Provided data:
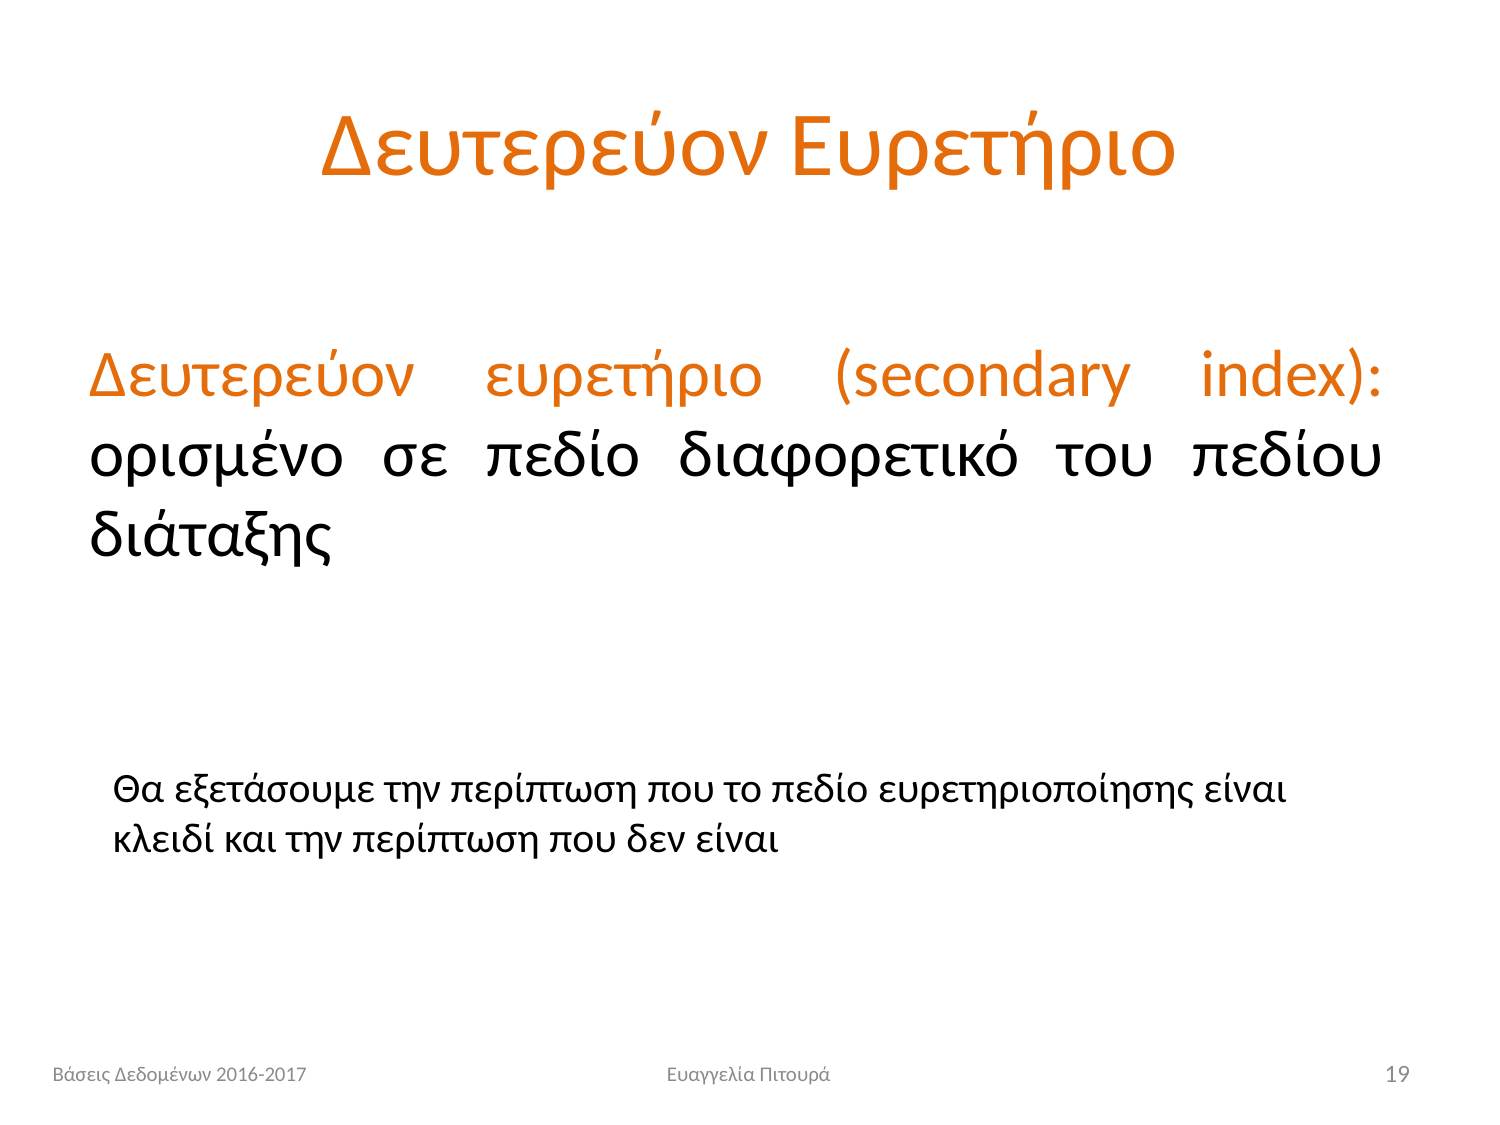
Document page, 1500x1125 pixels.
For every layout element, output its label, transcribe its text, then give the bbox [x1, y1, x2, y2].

text_box Θα εξετάσουμε την περίπτωση που το πεδίο ευρετηριοποίησης είναι κλειδί και την περίπτωση που δεν είναι [98, 753, 1323, 869]
title Δευτερεύον Ευρετήριο [75, 45, 1425, 233]
slide_number Βάσεις Δεδομένων 2016-2017 [37, 1042, 388, 1103]
text_box Δευτερεύον ευρετήριο (secondary index): ορισμένο σε πεδίο διαφορετικό του πεδίου διάταξης [75, 322, 1400, 578]
footer Ευαγγελία Πιτουρά [511, 1042, 987, 1103]
slide_number 19 [1074, 1042, 1425, 1103]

Your task: Starting at the line where "For every layout" appears, write out every line exactly as it stands until the listing ends, and add nothing.

Task solution:
For every layout element, output its label, transcribe its text, then give the bbox [x1, y1, x2, y2].

text_box Θα εξετάσουμε την περίπτωση που το πεδίο ευρετηριοποίησης είναι κλειδί και την περίπτωση που δεν είναι [98, 753, 1323, 869]
title Δευτερεύον Ευρετήριο [75, 45, 1425, 233]
slide_number Βάσεις Δεδομένων 2016-2017 [37, 1042, 388, 1103]
text_box Δευτερεύον ευρετήριο (secondary index): ορισμένο σε πεδίο διαφορετικό του πεδίου διάταξης [75, 322, 1400, 578]
footer Ευαγγελία Πιτουρά [511, 1042, 987, 1103]
slide_number 19 [1074, 1042, 1425, 1103]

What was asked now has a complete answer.